A week ago, DeHart joined Nascimento in opposing the staff’s bidding document, but they were outvoted by Bublak, Soiseth and Councilman Matthew Jacob despite four hours of strident pleas from supporters of the nonprofit group.

Jacob represents District 1, Turlock’s southeast quadrant.

DeHart said Bublak’s residency has not been “a conscious thought” for him. “Politics is politics,” he said. “Those things do happen. You’re here one day and gone the next. The fortunes of politics do take strange turns; her moving into another district is a turn.”

DeHart and Soiseth declined to say which District 4 candidate they might support.

“They’re both dedicated council members,” the mayor said. “It’s too early to weigh in.”

Jaime Franco throws hat in ring

Franco filed campaign intent forms in September to run in District 2, which includes everything west of Golden State Boulevard and south of Fulkerth Road.

“It’s a rough part of town,” Franco said of the area he’s called home for some 40 years. City Hall seems to funnel services such as road upgrades to newer parts of town, neglecting the southwest quadrant, he said; the change to district elections was enacted in part to boost poorer neighborhoods by helping minority candidates.

“I know the issues and problems,” Franco said. “I know everything that goes on here, and everyone pretty much knows me and my family. Hopefully we can join forces for the benefit of us all and clean up this side of town.”

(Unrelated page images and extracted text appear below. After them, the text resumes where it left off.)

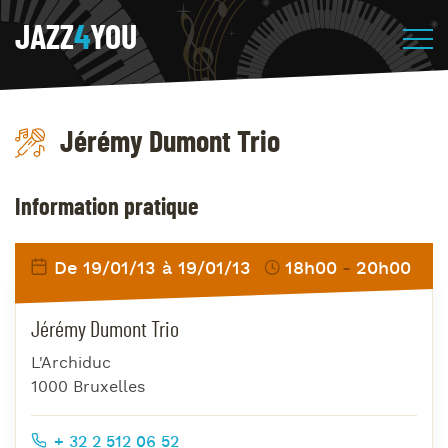
JAZZ
4
YOU
Jérémy Dumont Trio
Information pratique
De 19/01/13 à 19/01/13
18h00
20h00
Jérémy Dumont Trio
L'Archiduc
1000 Bruxelles
+ 32 2 512 06 52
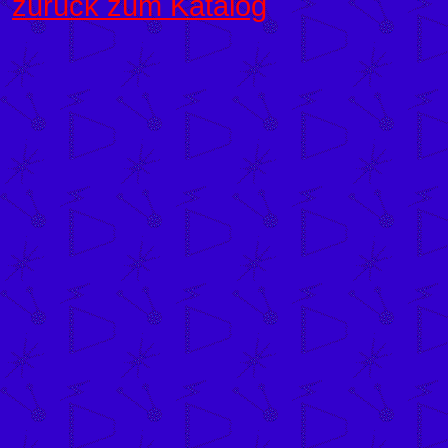
zurück zum Katalog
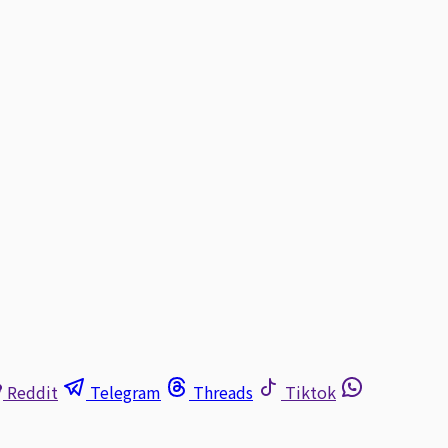
Reddit
Telegram
Threads
Tiktok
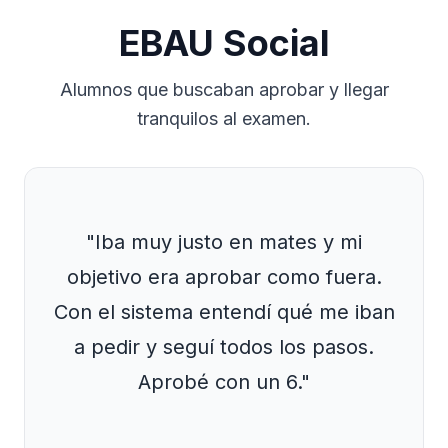
EBAU Social
Alumnos que buscaban aprobar y llegar
tranquilos al examen.
"Iba muy justo en mates y mi
objetivo era aprobar como fuera.
Con el sistema entendí qué me iban
a pedir y seguí todos los pasos.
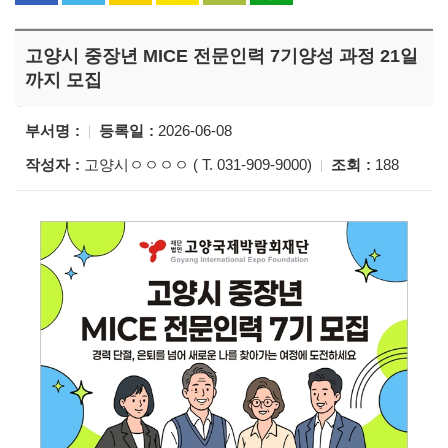
고양시 중장년 MICE 전문인력 7기양성 과정 21일
까지 모집
부서명
등록일
2026-06-08
작성자
고양시ㅇㅇㅇㅇ ( T. 031-909-9000)
조회
188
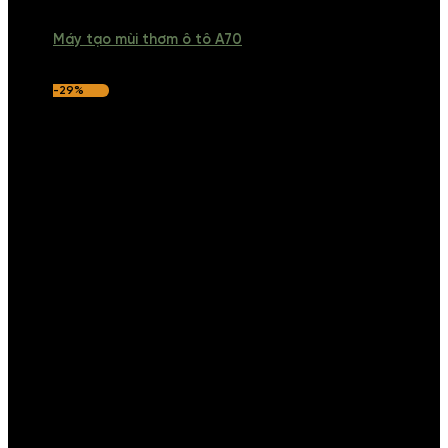
Máy tạo mùi thơm ô tô A70
-29%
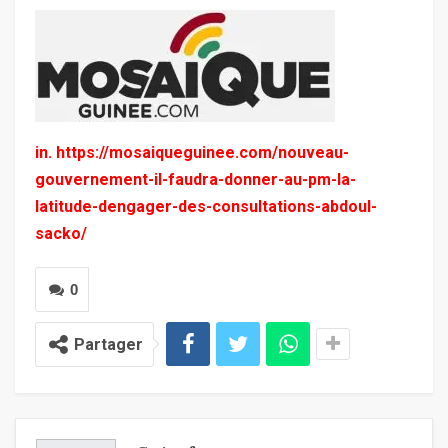
in. https://mosaiqueguinee.com/nouveau-
gouvernement-il-faudra-donner-au-pm-la-
latitude-dengager-des-consultations-abdoul-
sacko/
0
Partager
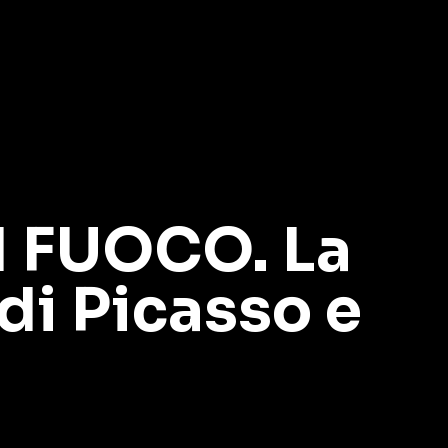
I FUOCO. La
di Picasso e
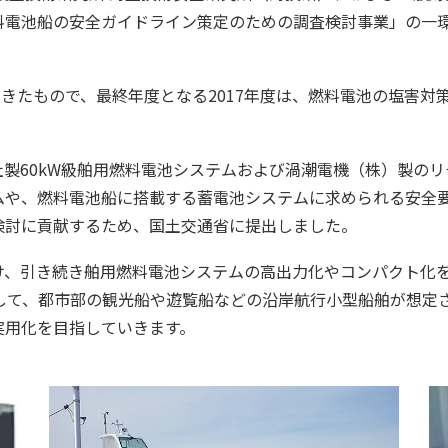
電池船の安全ガイドライン策定のための調査検討事業」の一環と
んできたもので、最終年度となる2017年度は、燃料電池の塩害
製60kW級舶用燃料電池システムおよび渦潮電機（株）製の
ムや、燃料電池船に搭載する蓄電池システムに求められる安全
検討に貢献するため、国土交通省に提出しました。
け、引き続き舶用燃料電池システムの高出力化やコンパクト化
として、都市部の観光船や遊覧船などの沿岸航行小型船舶が想定
実用化を目指していきます。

Franco, who is single, was born in Mexico and came to the United States as a youth with a family of farmworkers.

He attended Turlock High School and Modesto Junior College and earned a political science degree in the 1990s at California State University, Stanislaus, where he advocated for student issues. Franco’s activism includes decades of volunteer Spanish interpreting for people involved in the courts, immigration and Catholic Charities. He has sold cars in Modesto and Turlock and works for a used car dealership in Merced.

Franco envisions a west Turlock community center where people might get help with job searching, tutoring and health care.

Meanwhile, Nascimento said he’ll take another run at a “Time Is Now, Clean Up Politics” ordinance – after the dust settles from the coming battle over management of the Turlock farmers market.

I am planning on bringing the Tin Cup ordinance back. I think the farmers market issue has highlighted the need. But I don’t want (the ordinance) to distract us from the issue at hand.

Steven Nascimento, councilman, Turlock

Not long before Soiseth’s election in 2014, Nascimento proposed that the council refrain from voting on matters that could benefit donors of $2,000 or more over the previous three years. The idea was similar to Modesto’s Tin Cup ordinance, which has a $3,000 cap on donations over four years.

Campaign money limits urged

Some disagreed. A compromise features candidates’ campaign finance forms posted on the city’s website, but doesn’t address leaders voting on issues affecting major donors.

Nascimento wrote in a recent Facebook post, “If we cannot rely on the discretion of our elected officials to do the right thing, we must have clear rules to hold them accountable.”

In two years, Soiseth accepted $14,400 from Cipponeri and his extended family, the majority ($12,000) from companies of his father-in-law, Matt Swanson. He also gave $4,300 to Bublak from 2011 to 2014; $3,000 to DeHart since 2010; $2,000 to Jacob in October; and $1,000 to Nascimento in 2012.

$14,400 Political contributions to Mayor Gary Soiseth from Peter Cipponeri and entities associated with his extended family

$10,300 Political contributions from Matt Swanson’s companies, Associated Feed and Prospector LLC, spread among the four other council members

Swanson contributed $52,300 to various campaigns in 2014 alone, including $25,000 to the California Republican Party, according to the secretary of state’s office.

Brad Bates, who served as Turlock mayor for eight years in the 1980s, urged Soiseth to recuse himself from weighing farmers market issues, but city attorney Phaedra Norton said no council member had a conflict of interest.

Cipponeri, the Turlock Certified Farmers Market board and any other bidder have until March 8 to apply, followed by council selection on March 15.